TO DO> Copy each of the rows below word for word, keeping every line intact. Omit the pictures from your copy.

INPUT ROWS>
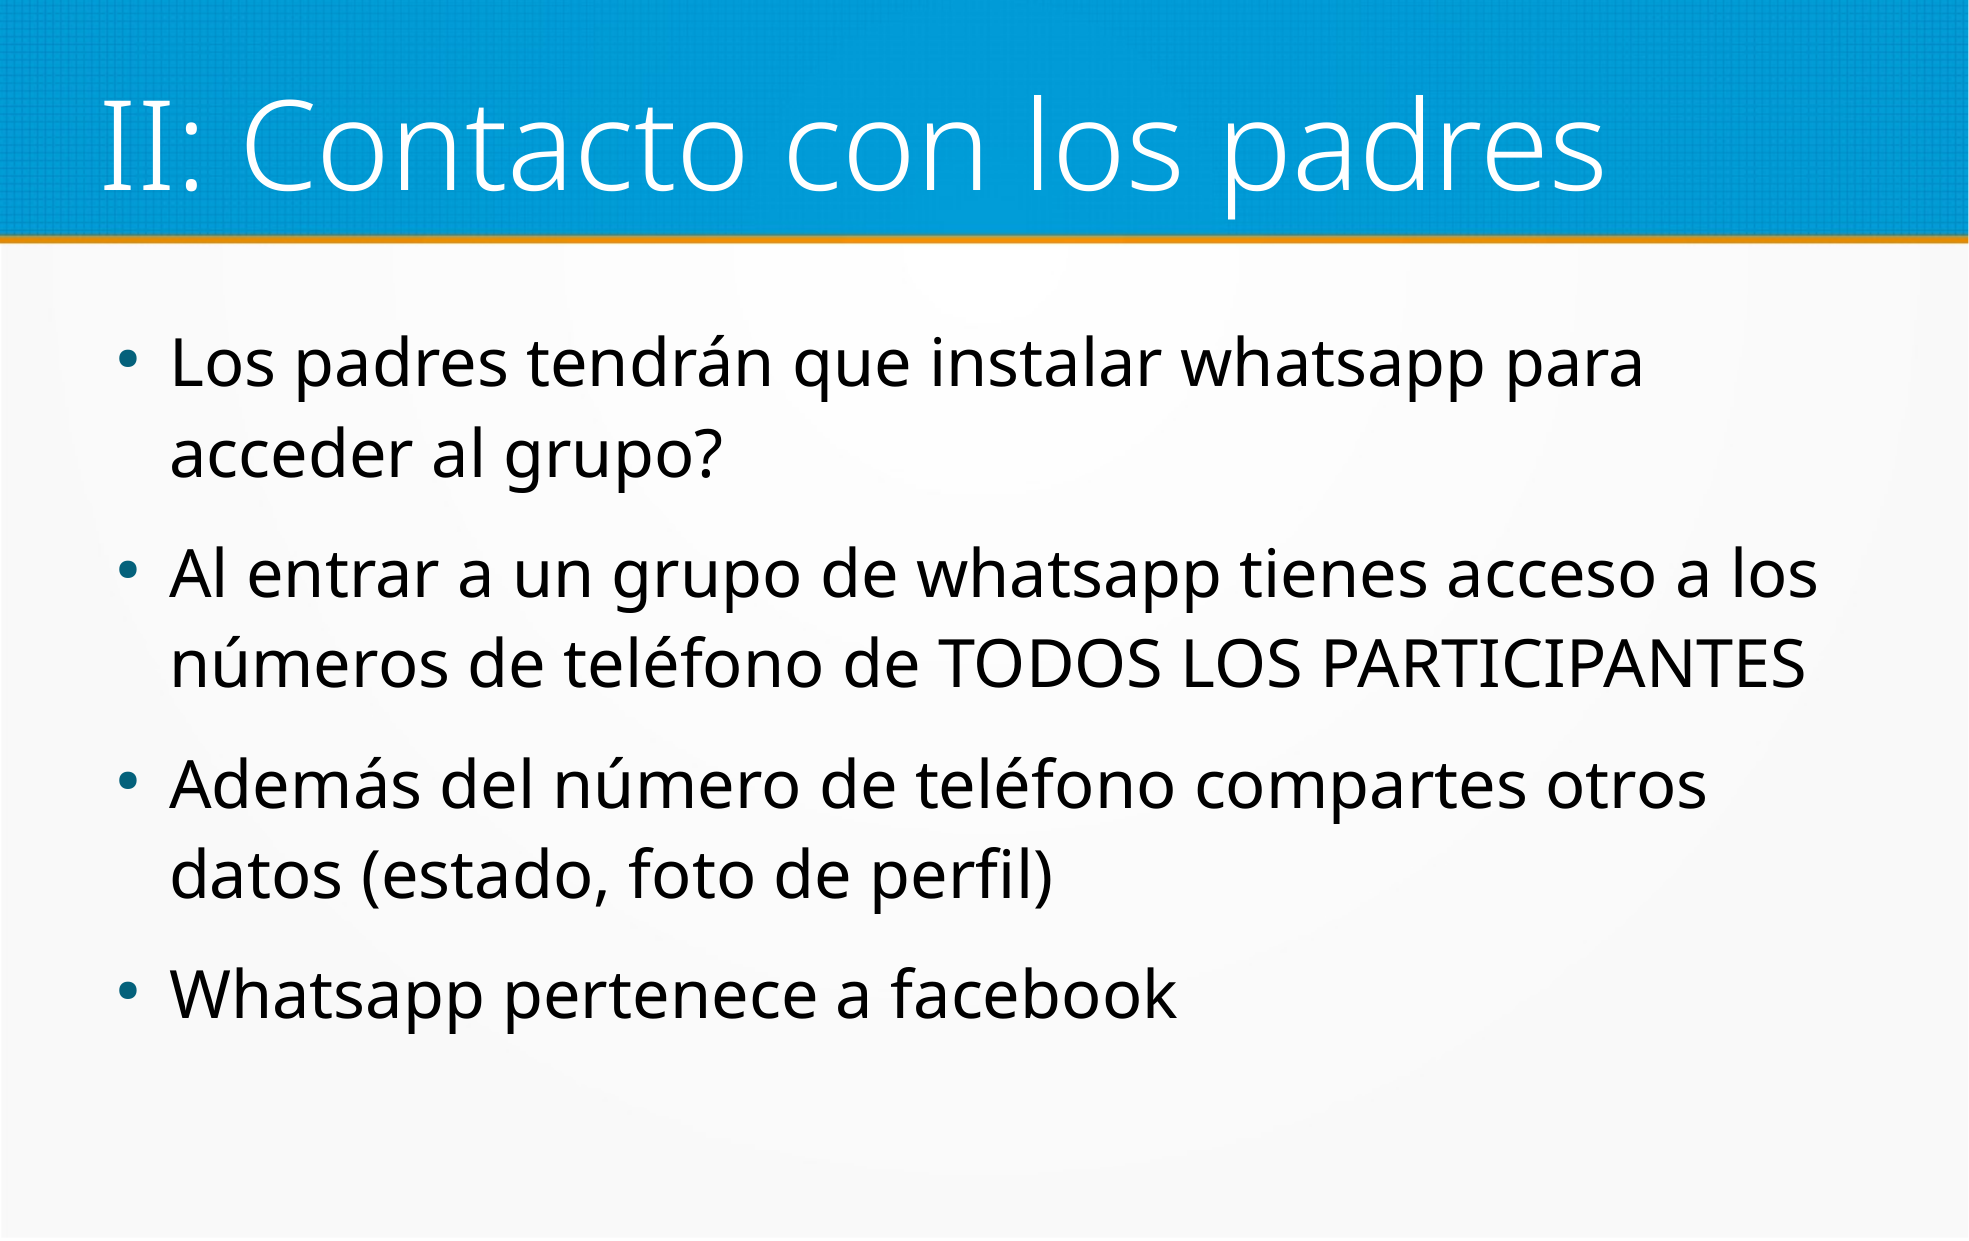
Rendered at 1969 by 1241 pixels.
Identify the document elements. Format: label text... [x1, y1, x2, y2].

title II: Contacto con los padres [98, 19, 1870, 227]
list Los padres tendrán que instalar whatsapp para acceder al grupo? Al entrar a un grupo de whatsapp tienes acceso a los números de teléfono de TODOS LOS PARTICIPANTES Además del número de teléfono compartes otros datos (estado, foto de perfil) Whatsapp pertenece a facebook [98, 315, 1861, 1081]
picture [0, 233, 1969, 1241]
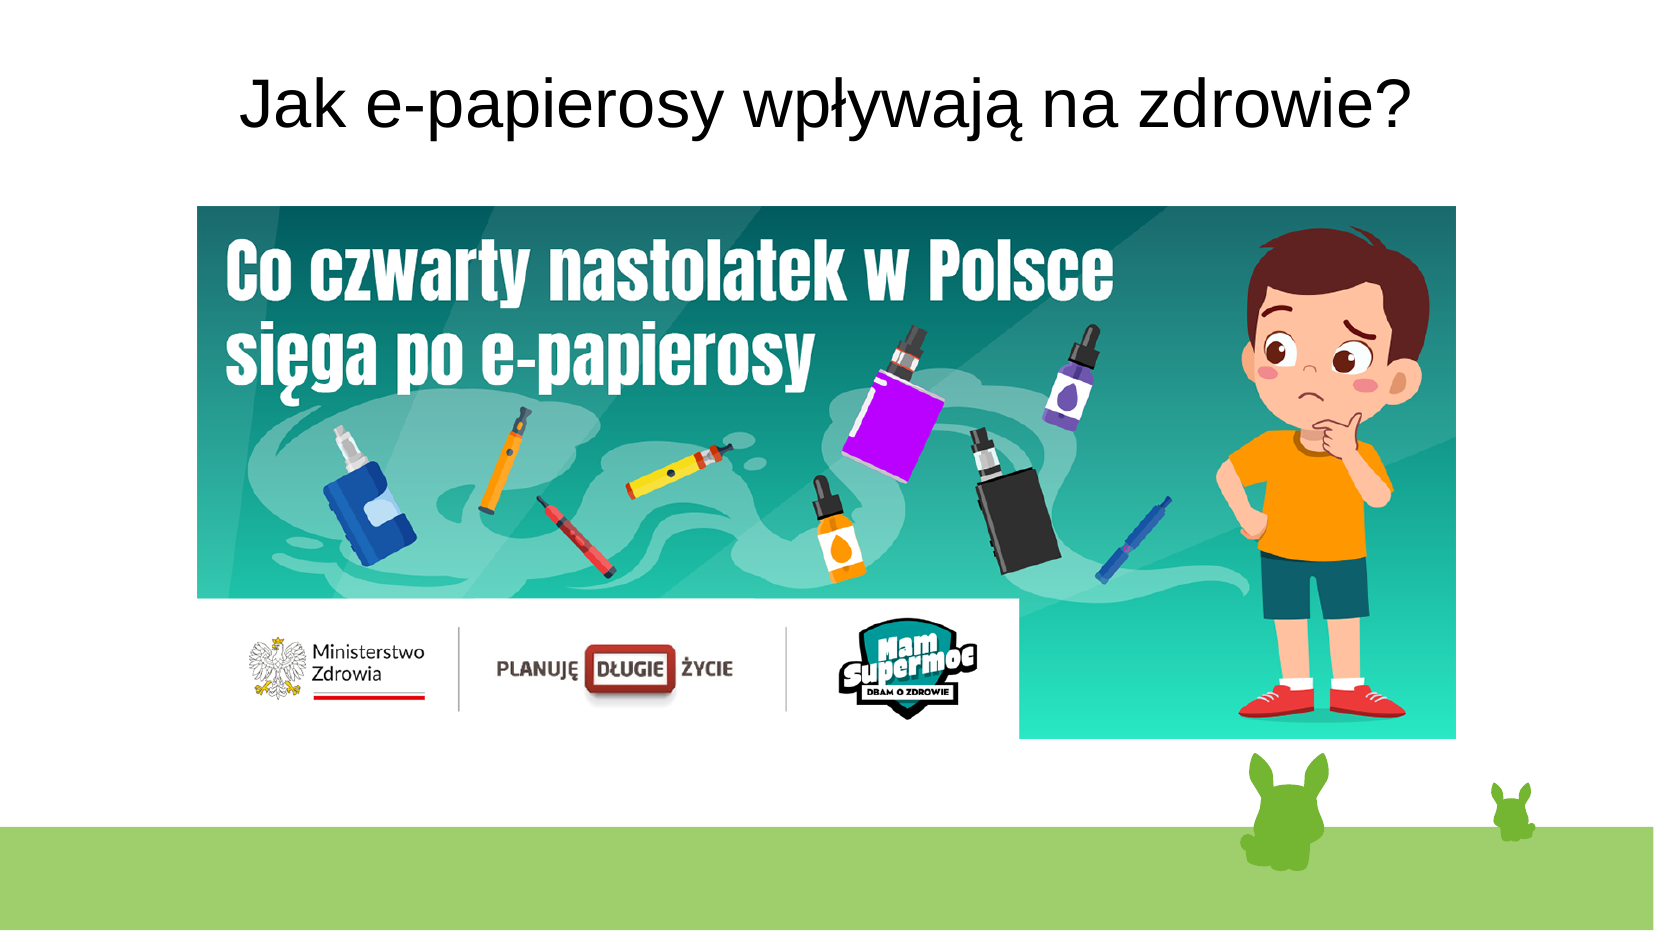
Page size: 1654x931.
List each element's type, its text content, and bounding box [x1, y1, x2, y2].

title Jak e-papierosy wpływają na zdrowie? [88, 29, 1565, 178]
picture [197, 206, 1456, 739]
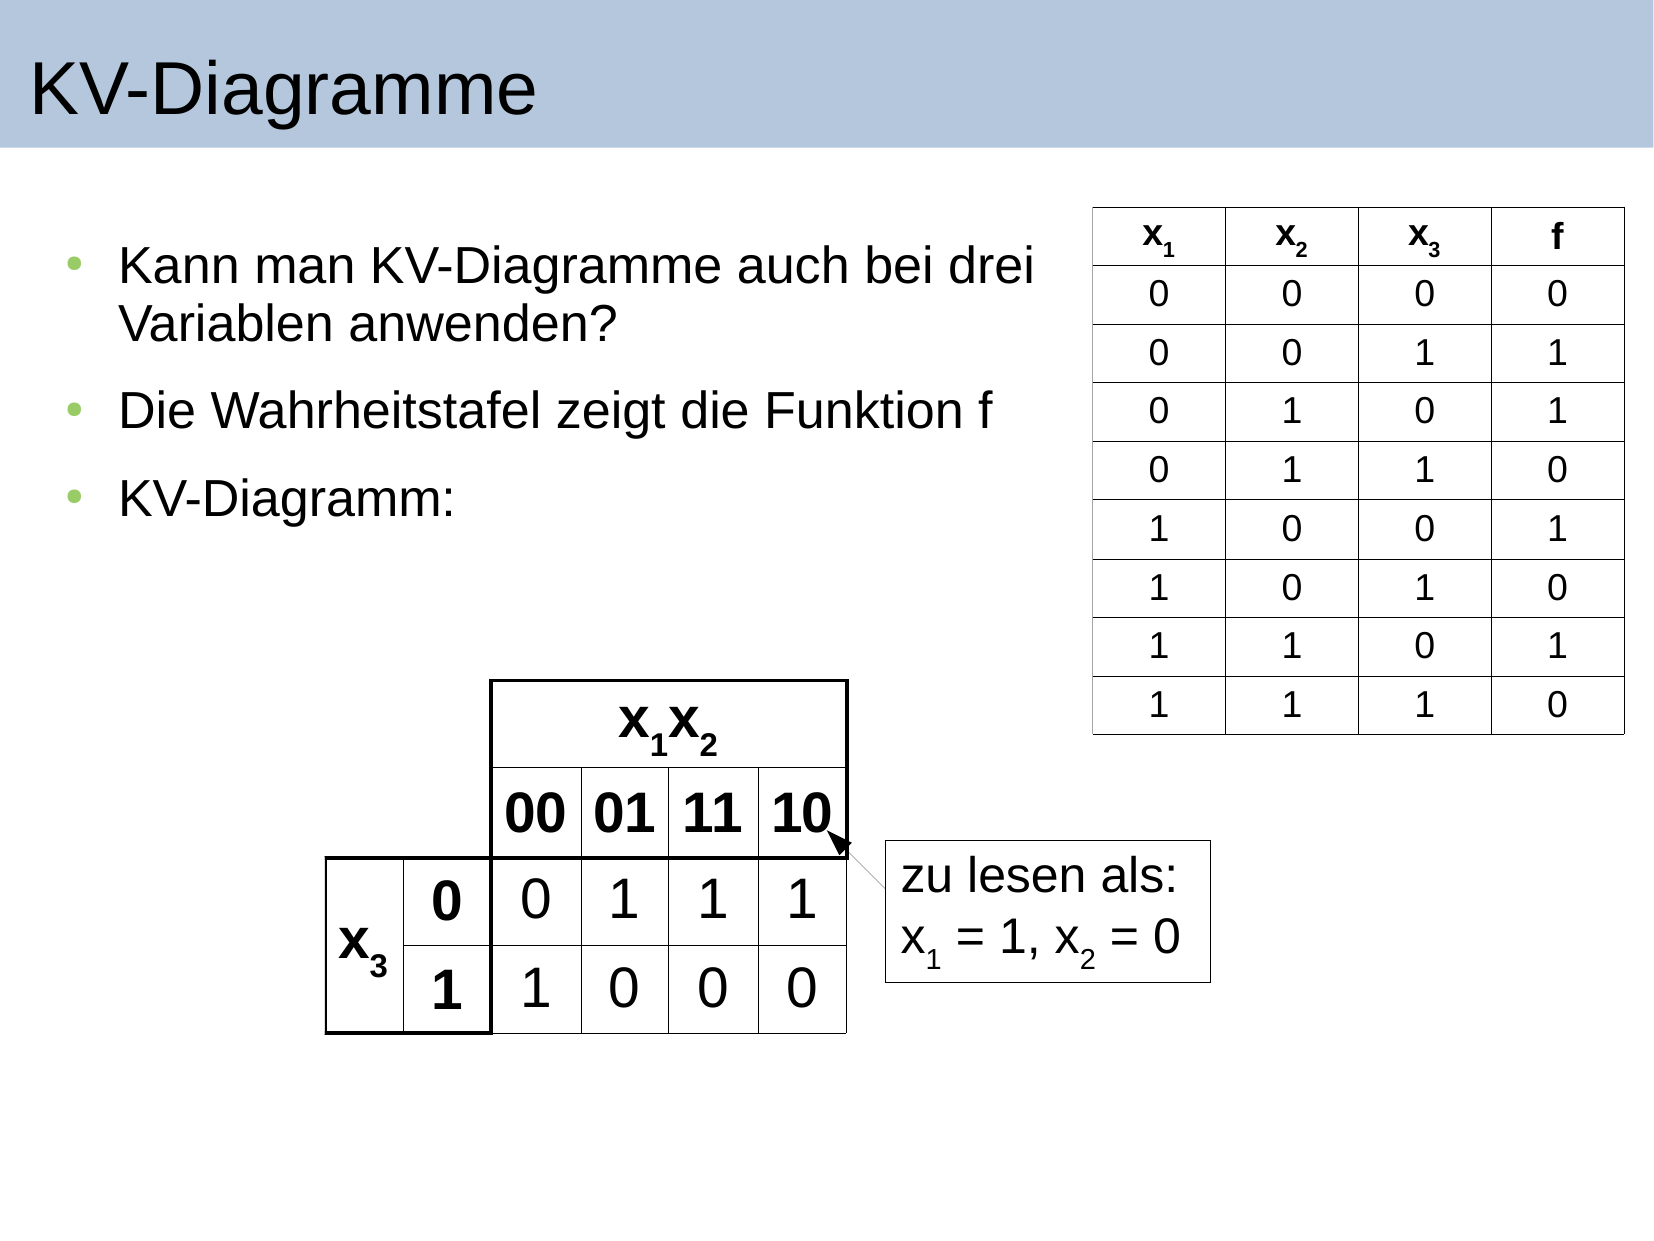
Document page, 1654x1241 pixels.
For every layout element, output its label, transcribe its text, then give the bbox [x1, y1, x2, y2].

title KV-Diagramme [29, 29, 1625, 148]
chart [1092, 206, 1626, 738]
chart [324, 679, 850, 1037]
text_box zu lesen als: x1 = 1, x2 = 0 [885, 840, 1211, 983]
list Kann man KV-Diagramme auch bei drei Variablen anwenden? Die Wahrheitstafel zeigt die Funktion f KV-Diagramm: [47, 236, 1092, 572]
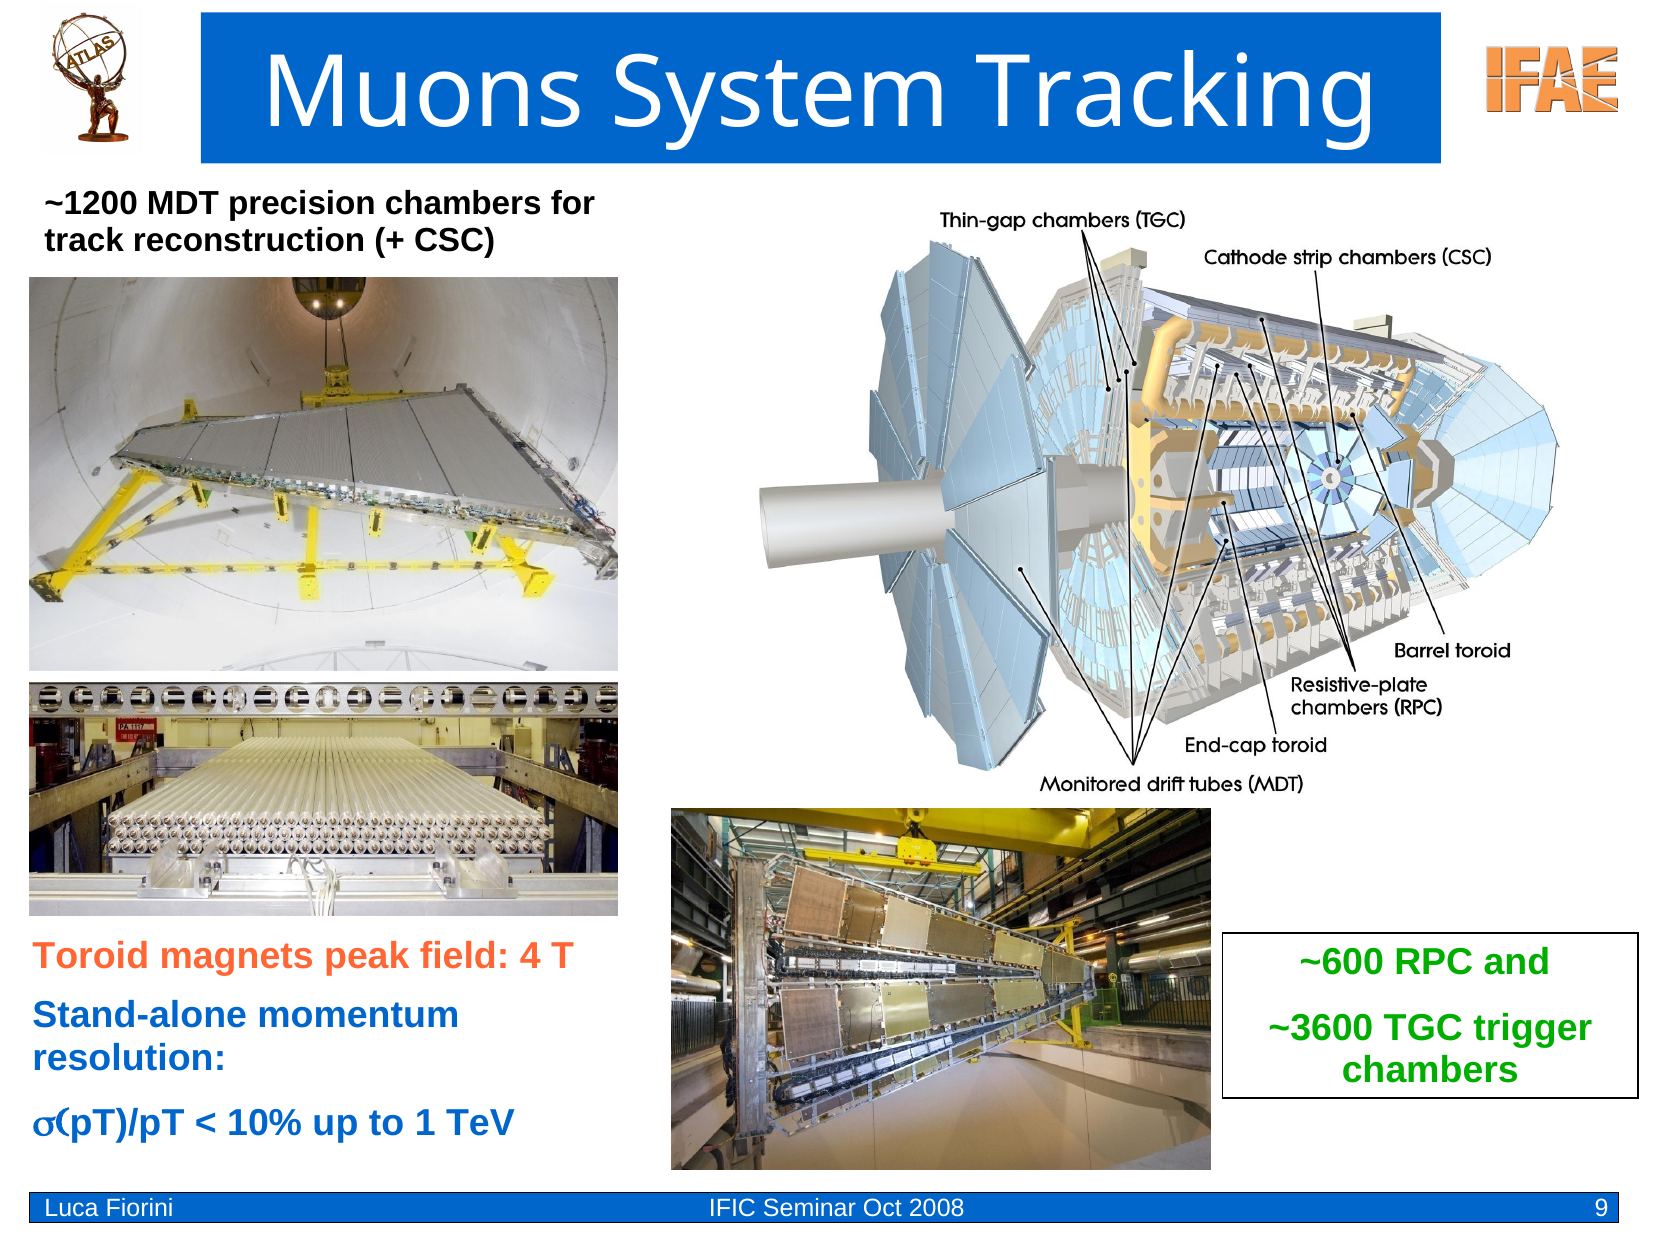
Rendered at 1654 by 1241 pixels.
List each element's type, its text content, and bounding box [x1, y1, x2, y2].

SOLUTION TO THIS TASK>
Rendered at 1969 by 1241 pixels.
Identify the document elements. Format: label text... [x1, y1, x2, y2].

title II: Contacto con los padres [98, 19, 1870, 227]
list Los padres tendrán que instalar whatsapp para acceder al grupo? Al entrar a un grupo de whatsapp tienes acceso a los números de teléfono de TODOS LOS PARTICIPANTES Además del número de teléfono compartes otros datos (estado, foto de perfil) Whatsapp pertenece a facebook [98, 315, 1861, 1081]
picture [0, 233, 1969, 1241]
Page size: 1654x931.
List each element's type, its text content, and bounding box [x1, y1, x2, y2].

title Jak e-papierosy wpływają na zdrowie? [88, 29, 1565, 178]
picture [197, 206, 1456, 739]
Document page, 1654x1241 pixels.
For every layout element, output its label, transcribe its text, then give the bbox [x1, y1, x2, y2].

title KV-Diagramme [29, 29, 1625, 148]
chart [1092, 206, 1626, 738]
chart [324, 679, 850, 1037]
text_box zu lesen als: x1 = 1, x2 = 0 [885, 840, 1211, 983]
list Kann man KV-Diagramme auch bei drei Variablen anwenden? Die Wahrheitstafel zeigt die Funktion f KV-Diagramm: [47, 236, 1092, 572]
Rendered at 1654 by 1241 pixels.
List each element's type, its text content, and bounding box [x1, y1, x2, y2].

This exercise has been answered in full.